((

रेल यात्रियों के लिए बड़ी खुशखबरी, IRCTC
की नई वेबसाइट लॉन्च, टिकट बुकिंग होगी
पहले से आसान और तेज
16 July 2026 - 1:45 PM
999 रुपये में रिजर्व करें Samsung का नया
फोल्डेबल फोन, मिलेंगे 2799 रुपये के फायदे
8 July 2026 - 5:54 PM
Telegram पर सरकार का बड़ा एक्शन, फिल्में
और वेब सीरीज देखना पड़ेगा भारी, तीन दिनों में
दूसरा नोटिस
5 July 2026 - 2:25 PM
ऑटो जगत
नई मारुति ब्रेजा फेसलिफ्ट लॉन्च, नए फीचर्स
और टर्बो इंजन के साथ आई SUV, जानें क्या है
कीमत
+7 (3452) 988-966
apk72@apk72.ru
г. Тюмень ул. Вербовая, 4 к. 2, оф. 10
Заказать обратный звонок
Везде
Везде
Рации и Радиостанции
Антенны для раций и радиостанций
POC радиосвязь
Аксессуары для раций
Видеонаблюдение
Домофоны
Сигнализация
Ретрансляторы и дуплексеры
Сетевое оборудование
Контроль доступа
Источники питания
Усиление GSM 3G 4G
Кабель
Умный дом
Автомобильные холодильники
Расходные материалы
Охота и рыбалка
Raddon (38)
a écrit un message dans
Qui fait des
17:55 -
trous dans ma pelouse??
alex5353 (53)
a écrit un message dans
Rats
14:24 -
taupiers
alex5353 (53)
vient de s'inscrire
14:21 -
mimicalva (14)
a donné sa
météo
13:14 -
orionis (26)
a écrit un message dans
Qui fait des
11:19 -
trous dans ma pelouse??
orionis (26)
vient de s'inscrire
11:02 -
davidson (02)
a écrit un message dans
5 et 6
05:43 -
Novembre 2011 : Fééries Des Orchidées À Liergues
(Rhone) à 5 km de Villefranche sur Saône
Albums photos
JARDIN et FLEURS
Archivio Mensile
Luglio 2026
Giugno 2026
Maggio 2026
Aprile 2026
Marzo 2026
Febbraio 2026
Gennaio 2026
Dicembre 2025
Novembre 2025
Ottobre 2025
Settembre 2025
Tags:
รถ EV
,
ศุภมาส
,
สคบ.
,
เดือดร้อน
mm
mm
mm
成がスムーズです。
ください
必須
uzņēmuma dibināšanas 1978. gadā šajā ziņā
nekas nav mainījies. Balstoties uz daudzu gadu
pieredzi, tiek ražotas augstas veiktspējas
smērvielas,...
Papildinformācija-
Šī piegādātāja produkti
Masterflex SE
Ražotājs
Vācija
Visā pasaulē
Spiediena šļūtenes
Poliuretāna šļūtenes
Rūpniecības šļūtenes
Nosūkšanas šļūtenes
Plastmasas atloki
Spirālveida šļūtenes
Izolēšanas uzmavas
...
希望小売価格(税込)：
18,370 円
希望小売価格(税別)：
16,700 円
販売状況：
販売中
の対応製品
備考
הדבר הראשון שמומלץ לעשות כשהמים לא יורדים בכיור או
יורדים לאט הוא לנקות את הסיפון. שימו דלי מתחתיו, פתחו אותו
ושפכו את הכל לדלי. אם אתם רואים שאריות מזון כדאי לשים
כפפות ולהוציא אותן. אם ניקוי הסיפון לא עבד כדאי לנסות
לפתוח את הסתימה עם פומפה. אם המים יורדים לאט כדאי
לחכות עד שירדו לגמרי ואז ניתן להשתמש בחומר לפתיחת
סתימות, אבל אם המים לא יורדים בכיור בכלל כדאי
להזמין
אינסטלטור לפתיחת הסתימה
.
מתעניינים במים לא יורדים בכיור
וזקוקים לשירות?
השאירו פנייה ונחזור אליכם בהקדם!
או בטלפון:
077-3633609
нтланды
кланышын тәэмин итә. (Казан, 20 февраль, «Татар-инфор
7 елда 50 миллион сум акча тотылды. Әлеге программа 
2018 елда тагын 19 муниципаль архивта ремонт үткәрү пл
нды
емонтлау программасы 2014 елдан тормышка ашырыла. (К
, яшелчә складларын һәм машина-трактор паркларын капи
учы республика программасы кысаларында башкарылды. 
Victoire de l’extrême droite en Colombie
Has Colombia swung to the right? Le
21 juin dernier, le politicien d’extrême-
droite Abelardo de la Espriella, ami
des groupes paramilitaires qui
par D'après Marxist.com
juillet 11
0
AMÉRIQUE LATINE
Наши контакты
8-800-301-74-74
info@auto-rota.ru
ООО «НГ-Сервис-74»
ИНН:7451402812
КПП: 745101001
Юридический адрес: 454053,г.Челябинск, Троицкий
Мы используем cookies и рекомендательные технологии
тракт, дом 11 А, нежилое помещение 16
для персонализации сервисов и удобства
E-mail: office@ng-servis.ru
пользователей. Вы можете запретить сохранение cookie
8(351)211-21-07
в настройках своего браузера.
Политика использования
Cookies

))

* [Task requirements]
Exactly as shown, repeat every record.

* [Expected answer]
रेल यात्रियों के लिए बड़ी खुशखबरी, IRCTC
की नई वेबसाइट लॉन्च, टिकट बुकिंग होगी
पहले से आसान और तेज
16 July 2026 - 1:45 PM
999 रुपये में रिजर्व करें Samsung का नया
फोल्डेबल फोन, मिलेंगे 2799 रुपये के फायदे
8 July 2026 - 5:54 PM
Telegram पर सरकार का बड़ा एक्शन, फिल्में
और वेब सीरीज देखना पड़ेगा भारी, तीन दिनों में
दूसरा नोटिस
5 July 2026 - 2:25 PM
ऑटो जगत
नई मारुति ब्रेजा फेसलिफ्ट लॉन्च, नए फीचर्स
और टर्बो इंजन के साथ आई SUV, जानें क्या है
कीमत
+7 (3452) 988-966
apk72@apk72.ru
г. Тюмень ул. Вербовая, 4 к. 2, оф. 10
Заказать обратный звонок
Везде
Везде
Рации и Радиостанции
Антенны для раций и радиостанций
POC радиосвязь
Аксессуары для раций
Видеонаблюдение
Домофоны
Сигнализация
Ретрансляторы и дуплексеры
Сетевое оборудование
Контроль доступа
Источники питания
Усиление GSM 3G 4G
Кабель
Умный дом
Автомобильные холодильники
Расходные материалы
Охота и рыбалка
Raddon (38)
a écrit un message dans
Qui fait des
17:55 -
trous dans ma pelouse??
alex5353 (53)
a écrit un message dans
Rats
14:24 -
taupiers
alex5353 (53)
vient de s'inscrire
14:21 -
mimicalva (14)
a donné sa
météo
13:14 -
orionis (26)
a écrit un message dans
Qui fait des
11:19 -
trous dans ma pelouse??
orionis (26)
vient de s'inscrire
11:02 -
davidson (02)
a écrit un message dans
5 et 6
05:43 -
Novembre 2011 : Fééries Des Orchidées À Liergues
(Rhone) à 5 km de Villefranche sur Saône
Albums photos
JARDIN et FLEURS
Archivio Mensile
Luglio 2026
Giugno 2026
Maggio 2026
Aprile 2026
Marzo 2026
Febbraio 2026
Gennaio 2026
Dicembre 2025
Novembre 2025
Ottobre 2025
Settembre 2025
Tags:
รถ EV
,
ศุภมาส
,
สคบ.
,
เดือดร้อน
mm
mm
mm
成がスムーズです。
ください
必須
uzņēmuma dibināšanas 1978. gadā šajā ziņā
nekas nav mainījies. Balstoties uz daudzu gadu
pieredzi, tiek ražotas augstas veiktspējas
smērvielas,...
Papildinformācija-
Šī piegādātāja produkti
Masterflex SE
Ražotājs
Vācija
Visā pasaulē
Spiediena šļūtenes
Poliuretāna šļūtenes
Rūpniecības šļūtenes
Nosūkšanas šļūtenes
Plastmasas atloki
Spirālveida šļūtenes
Izolēšanas uzmavas
...
希望小売価格(税込)：
18,370 円
希望小売価格(税別)：
16,700 円
販売状況：
販売中
の対応製品
備考
הדבר הראשון שמומלץ לעשות כשהמים לא יורדים בכיור או
יורדים לאט הוא לנקות את הסיפון. שימו דלי מתחתיו, פתחו אותו
ושפכו את הכל לדלי. אם אתם רואים שאריות מזון כדאי לשים
כפפות ולהוציא אותן. אם ניקוי הסיפון לא עבד כדאי לנסות
לפתוח את הסתימה עם פומפה. אם המים יורדים לאט כדאי
לחכות עד שירדו לגמרי ואז ניתן להשתמש בחומר לפתיחת
סתימות, אבל אם המים לא יורדים בכיור בכלל כדאי
להזמין
אינסטלטור לפתיחת הסתימה
.
מתעניינים במים לא יורדים בכיור
וזקוקים לשירות?
השאירו פנייה ונחזור אליכם בהקדם!
או בטלפון:
077-3633609
нтланды
кланышын тәэмин итә. (Казан, 20 февраль, «Татар-инфор
7 елда 50 миллион сум акча тотылды. Әлеге программа 
2018 елда тагын 19 муниципаль архивта ремонт үткәрү пл
нды
емонтлау программасы 2014 елдан тормышка ашырыла. (К
, яшелчә складларын һәм машина-трактор паркларын капи
учы республика программасы кысаларында башкарылды. 
Victoire de l’extrême droite en Colombie
Has Colombia swung to the right? Le
21 juin dernier, le politicien d’extrême-
droite Abelardo de la Espriella, ami
des groupes paramilitaires qui
par D'après Marxist.com
juillet 11
0
AMÉRIQUE LATINE
Наши контакты
8-800-301-74-74
info@auto-rota.ru
ООО «НГ-Сервис-74»
ИНН:7451402812
КПП: 745101001
Юридический адрес: 454053,г.Челябинск, Троицкий
Мы используем cookies и рекомендательные технологии
тракт, дом 11 А, нежилое помещение 16
для персонализации сервисов и удобства
E-mail: office@ng-servis.ru
пользователей. Вы можете запретить сохранение cookie
8(351)211-21-07
в настройках своего браузера.
Политика использования
Cookies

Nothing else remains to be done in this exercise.